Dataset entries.
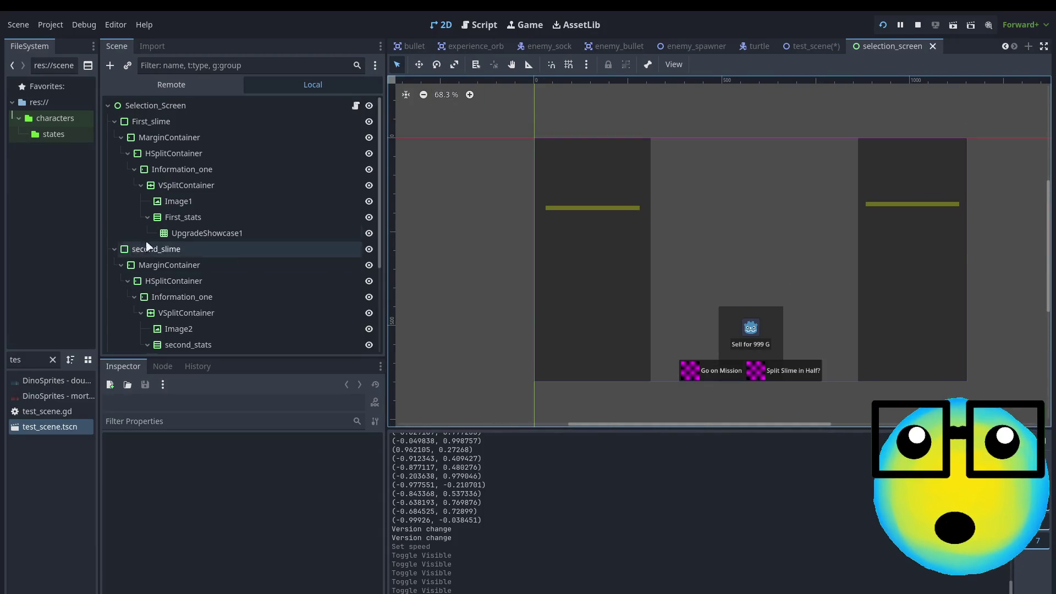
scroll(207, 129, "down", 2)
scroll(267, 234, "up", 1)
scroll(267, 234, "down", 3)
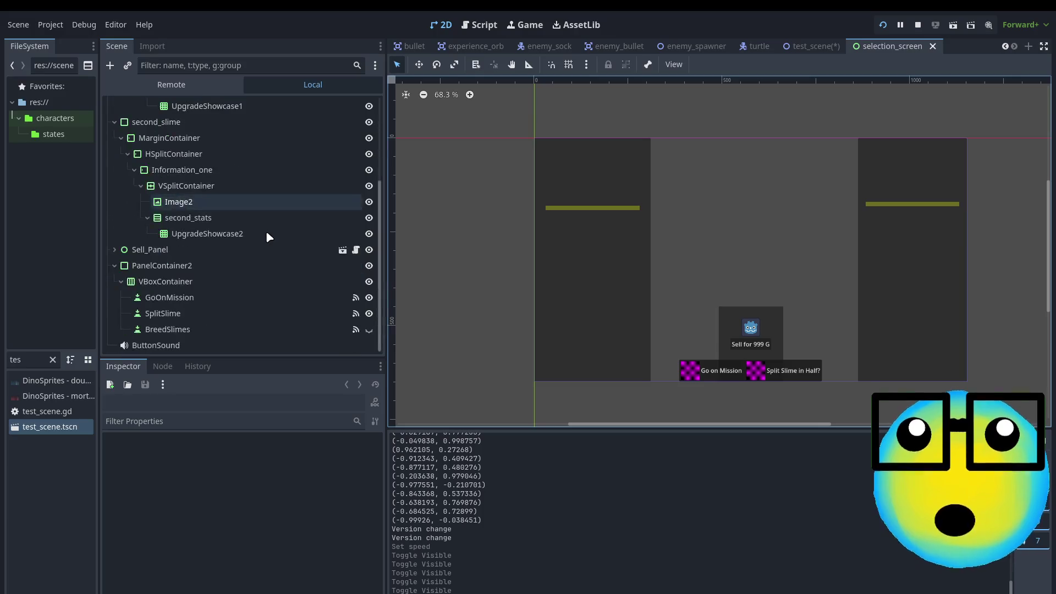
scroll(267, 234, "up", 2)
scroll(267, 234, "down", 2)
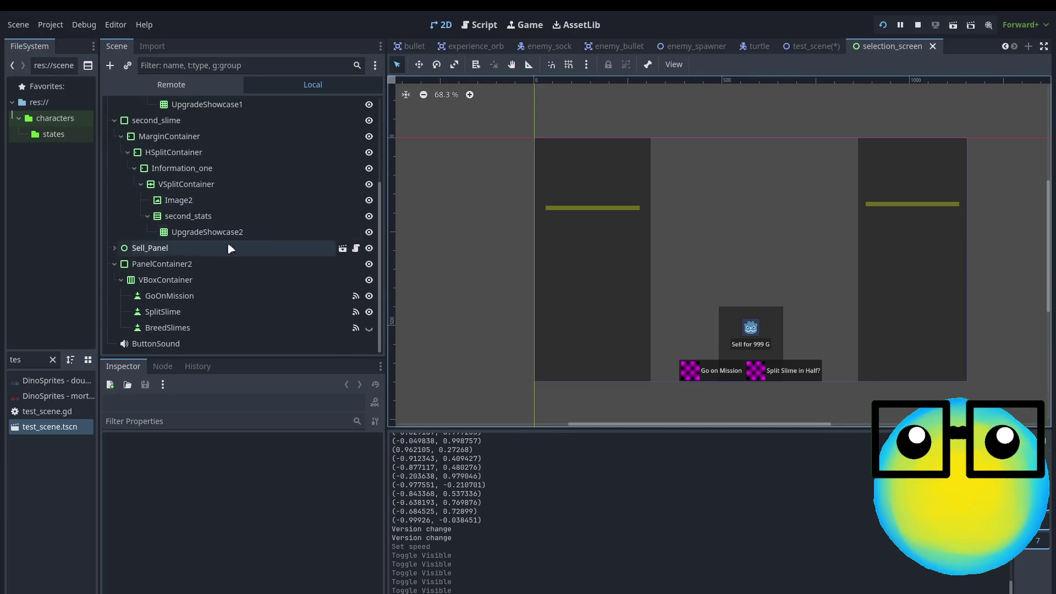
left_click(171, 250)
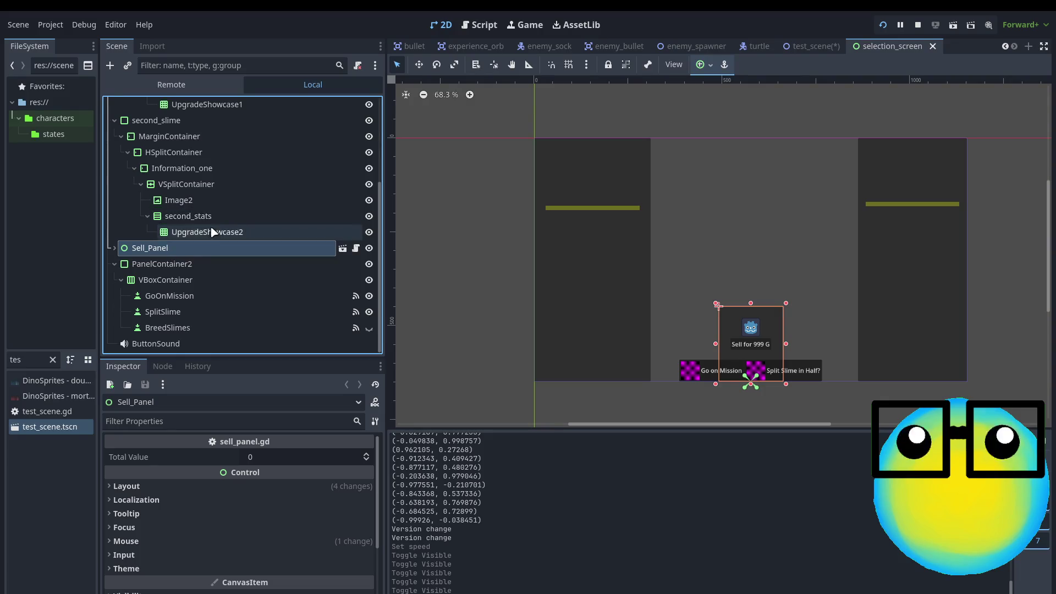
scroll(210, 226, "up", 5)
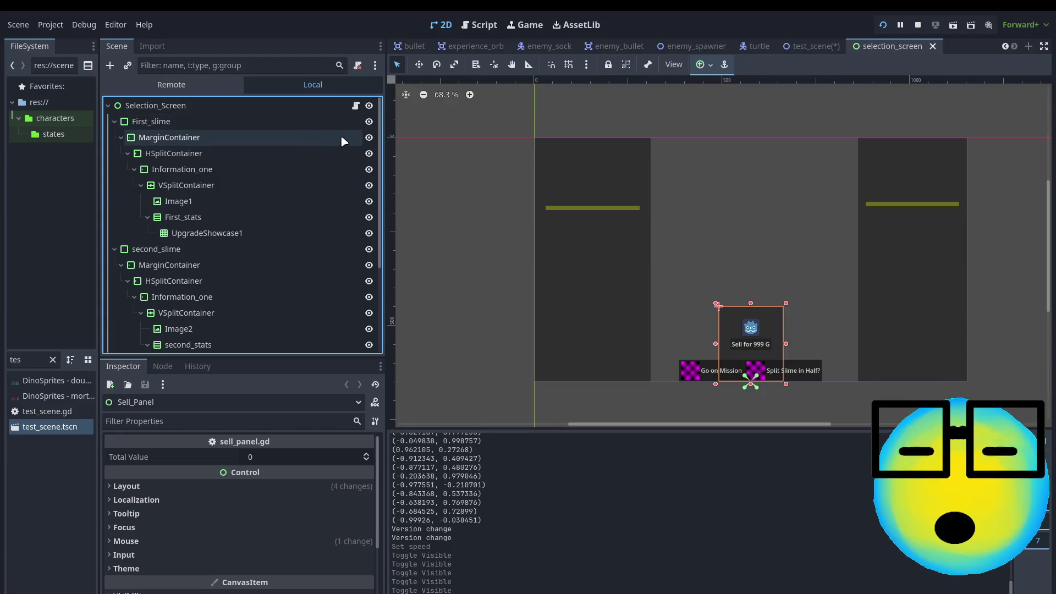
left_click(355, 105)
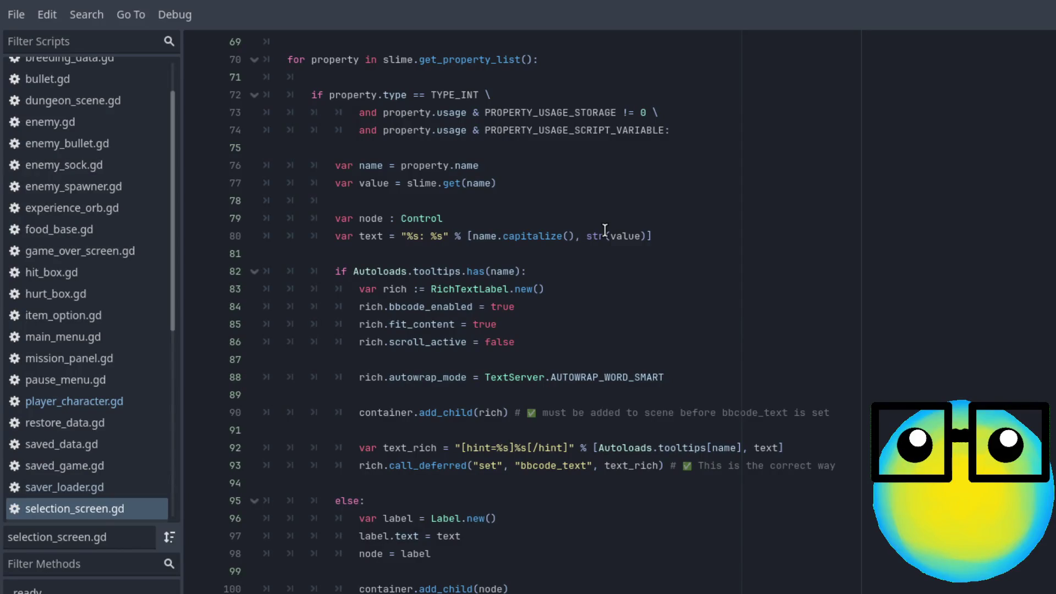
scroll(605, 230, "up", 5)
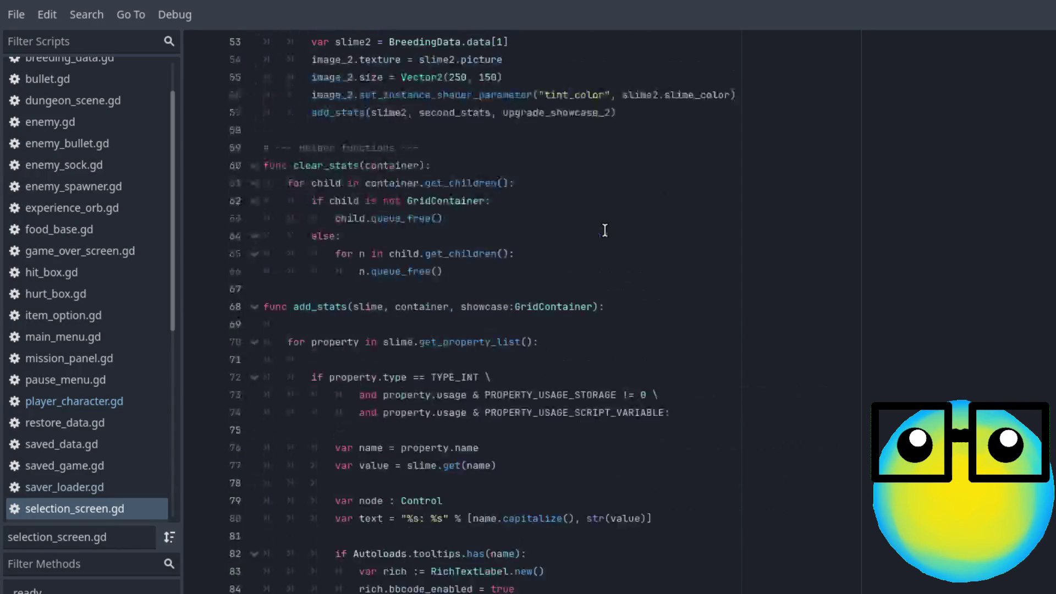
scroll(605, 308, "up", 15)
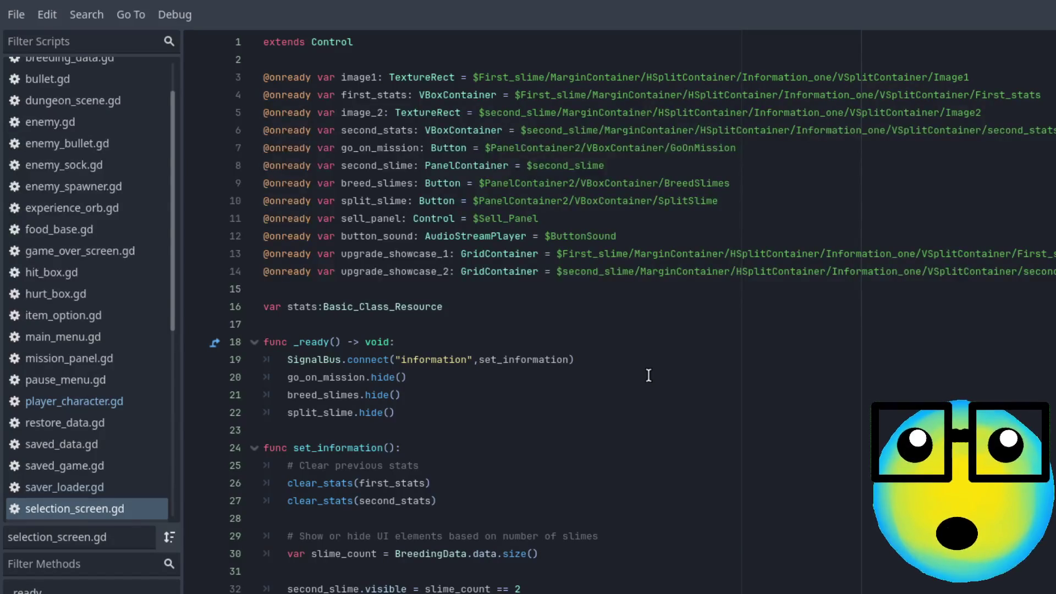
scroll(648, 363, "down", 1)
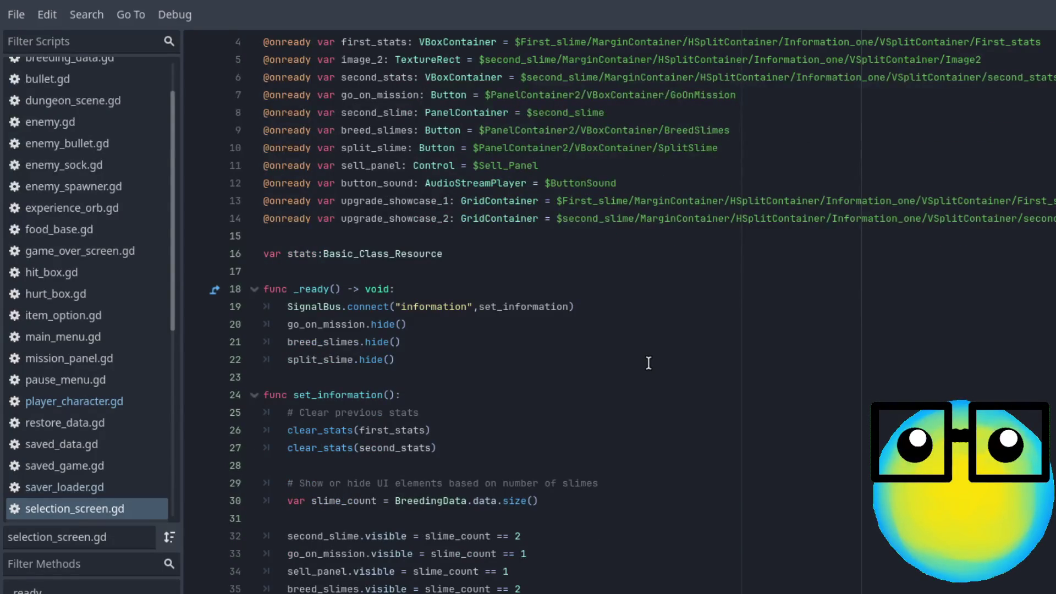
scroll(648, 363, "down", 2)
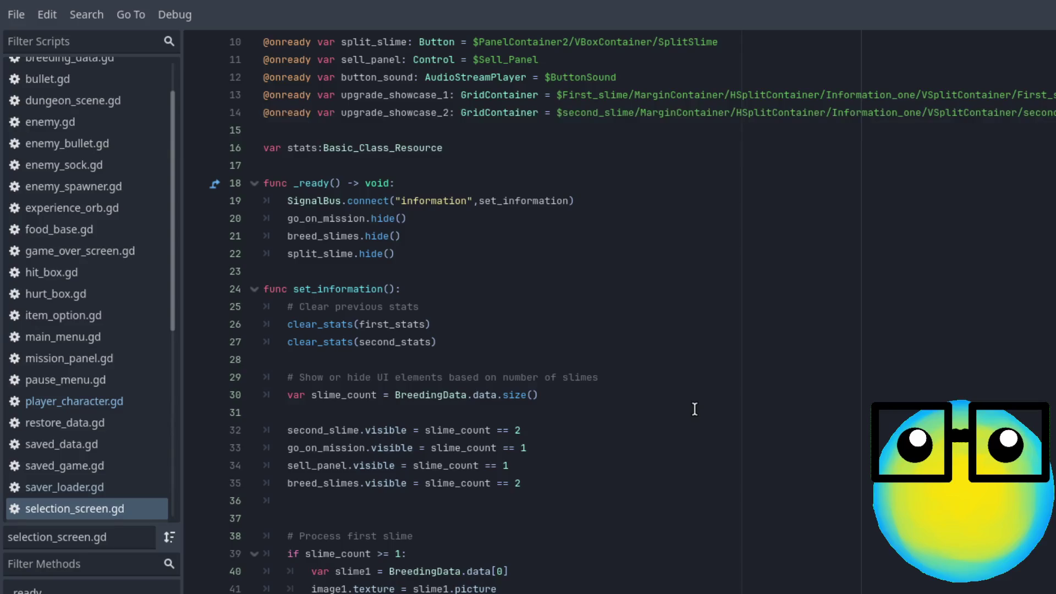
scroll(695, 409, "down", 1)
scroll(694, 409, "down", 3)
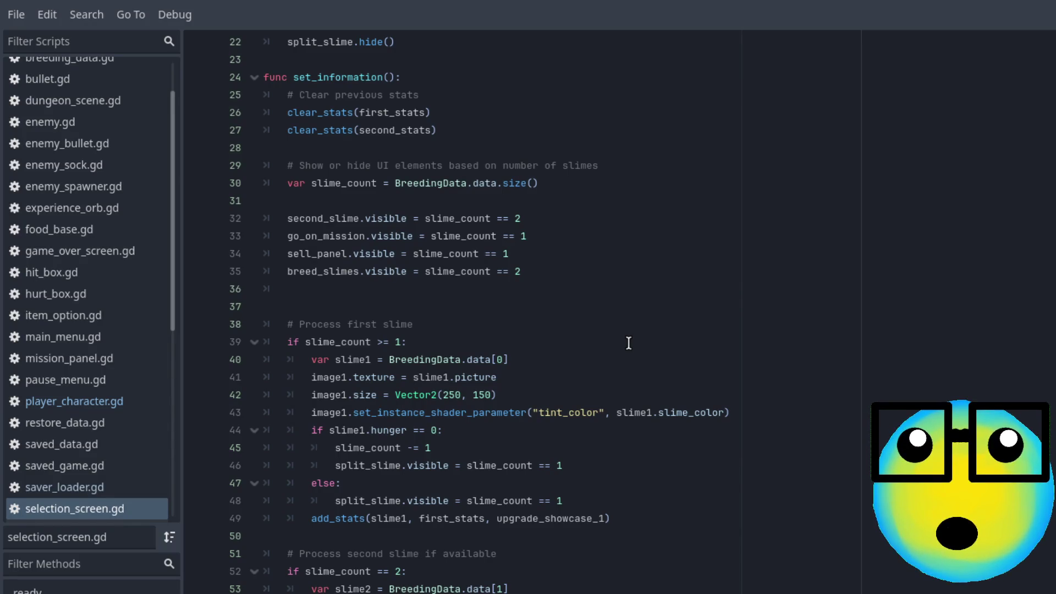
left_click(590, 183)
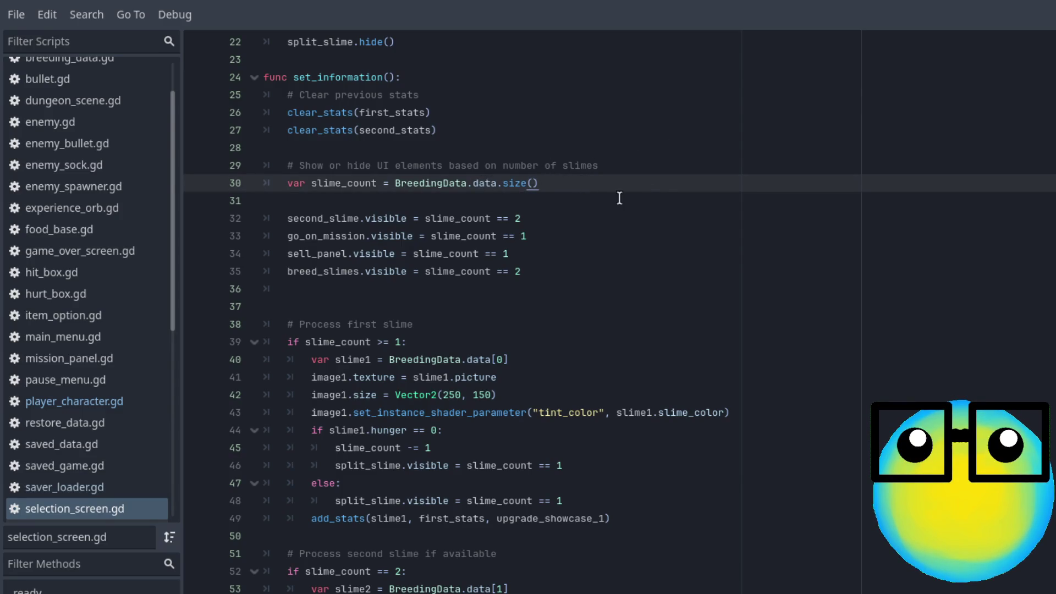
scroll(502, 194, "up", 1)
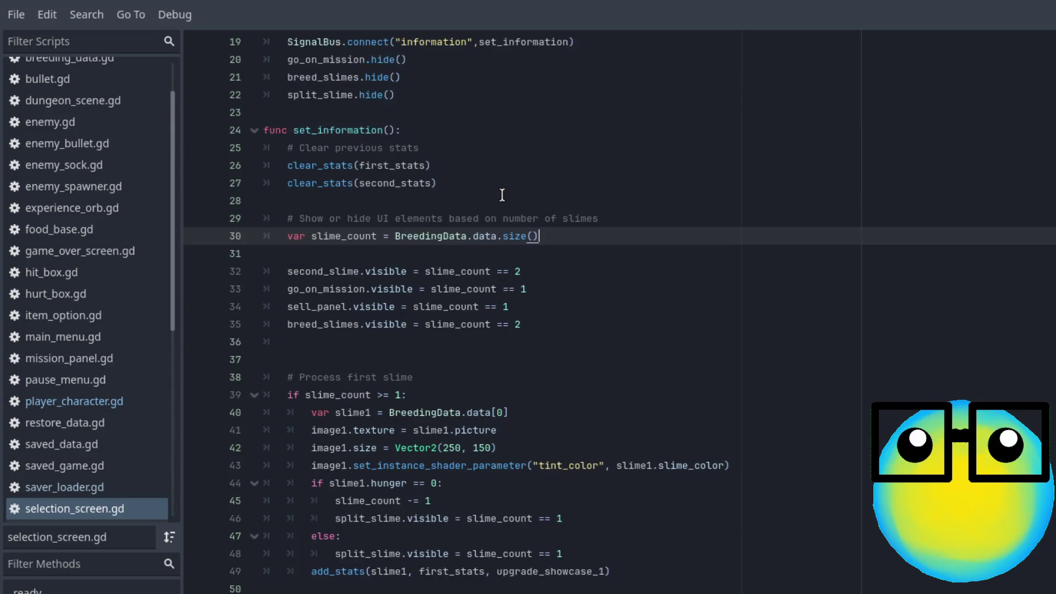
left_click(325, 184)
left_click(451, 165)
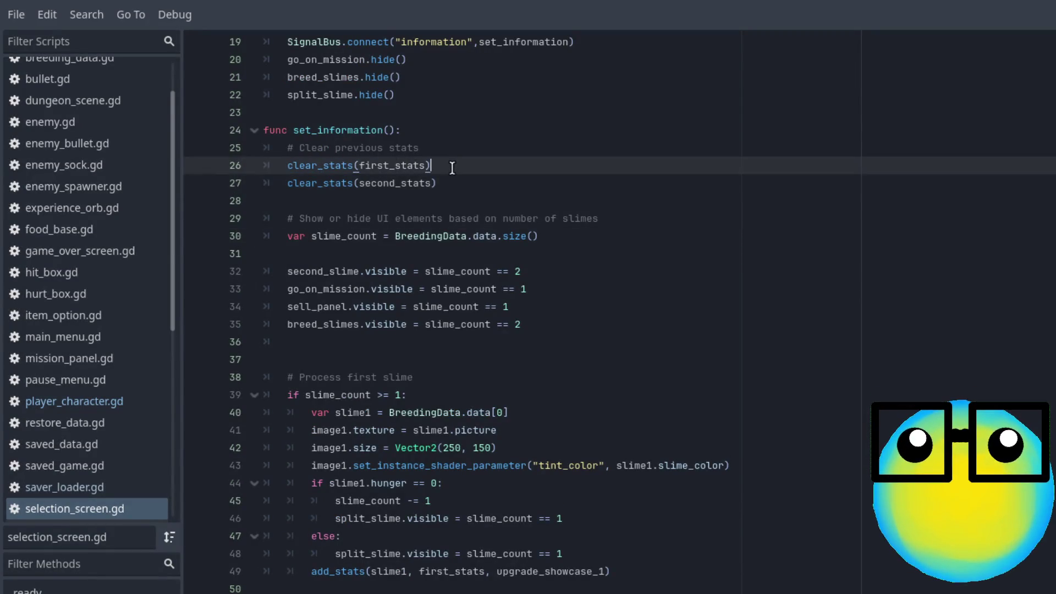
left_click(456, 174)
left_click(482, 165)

Task.
Copy every line of the data word for word, omitting the images.

Reply.
scroll(207, 129, "down", 2)
scroll(267, 234, "up", 1)
scroll(267, 234, "down", 3)
scroll(267, 234, "up", 2)
scroll(267, 234, "down", 2)
left_click(171, 250)
scroll(210, 226, "up", 5)
left_click(355, 105)
scroll(605, 230, "up", 5)
scroll(605, 308, "up", 15)
scroll(648, 363, "down", 1)
scroll(648, 363, "down", 2)
scroll(695, 409, "down", 1)
scroll(694, 409, "down", 3)
left_click(590, 183)
scroll(502, 194, "up", 1)
left_click(325, 184)
left_click(451, 165)
left_click(456, 174)
left_click(482, 165)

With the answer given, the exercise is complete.